Conclusie van advocaat-generaal Y. Bot van 27 november 2007   I - 1319

Arrest van het Hof (Grote kamer) van 11 maart 2008   I - 1342

Samenvatting van het arrest

  1. Gemeenschapsrecht – Beginselen – Beginsel van retroactieve toepassing van lichtste straf

    (Verordening van de Raad nr. 2988/95, art. 2, leden 1 en 2)

  2. Landbouw – Gemeenschappelijk landbouwbeleid – Geïntegreerd beheers- en controlesysteem voor bepaalde steunregelingen

    (Verordeningen van de Raad nr. 2988/95, art. 2, lid 2, en nr. 1782/2003; verordeningen van de Commissie nr. 3887/92, art. 10 quater, nr. 2419/2001, art. 39, lid 1, en nr. 796/2004, art. 66 en 67)

  1.  Het beginsel van de retroactieve toepassing van de lichtste straf behoort tot de constitutionele tradities die de lidstaten gemeen hebben, zodat het moet worden beschouwd als een algemeen beginsel van gemeenschapsrecht, waarvan het Hof de eerbiediging verzekert en dat de nationale rechter in acht moet nemen.
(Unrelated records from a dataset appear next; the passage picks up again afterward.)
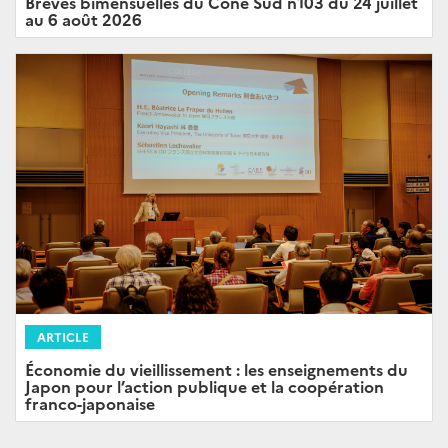
Brèves bimensuelles du Cône Sud n103 du 24 juillet
au 6 août 2026
ARTICLE
Économie du vieillissement : les enseignements du
Japon pour l’action publique et la coopération
franco-japonaise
    Dit beginsel komt met name tot uitdrukking in artikel 2, lid 2, tweede zin, van verordening nr. 2988/95 betreffende de bescherming van de financiële belangen van de Europese Gemeenschappen. Overeenkomstig die bepaling moeten de bevoegde autoriteiten op een handelwijze die een onregelmatigheid in de zin van lid 1 van dat artikel inhoudt, met terugwerkende kracht de wijzigingen toepassen die naderhand zijn vastgesteld in een sectoriële communautaire regeling die voorziet in minder strenge administratieve sancties.

    (cf. punten 59-60)

  2.  Artikel 2, lid 2, tweede volzin, van verordening nr. 2988/95 betreffende de bescherming van de financiële belangen van de Europese Gemeenschappen moet aldus worden uitgelegd dat de bepalingen van de artikelen 66 en 67 van verordening nr. 796/2004 houdende uitvoeringsbepalingen inzake de randvoorwaarden, de modulatie en het geïntegreerd beheers- en controlesysteem waarin is voorzien bij verordening nr. 1782/2003 tot vaststelling van gemeenschappelijke voorschriften voor regelingen inzake rechtstreekse steunverlening in het kader van het gemeenschappelijk landbouwbeleid en tot vaststelling van bepaalde steunregelingen voor landbouwers, zoals gewijzigd en gerectificeerd bij verordening nr. 239/2005, niet met terugwerkende kracht kunnen worden toegepast op een steunaanvraag „dieren” die valt binnen de temporele werkingssfeer van verordening nr. 3887/92 houdende uitvoeringsbepalingen inzake het geïntegreerde beheers- en controlesysteem voor bepaalde communautaire steunregelingen, zoals gewijzigd bij verordening nr. 2801/1999, en op grond van artikel 10 quater van deze verordening aanleiding heeft gegeven tot een uitsluiting van steun.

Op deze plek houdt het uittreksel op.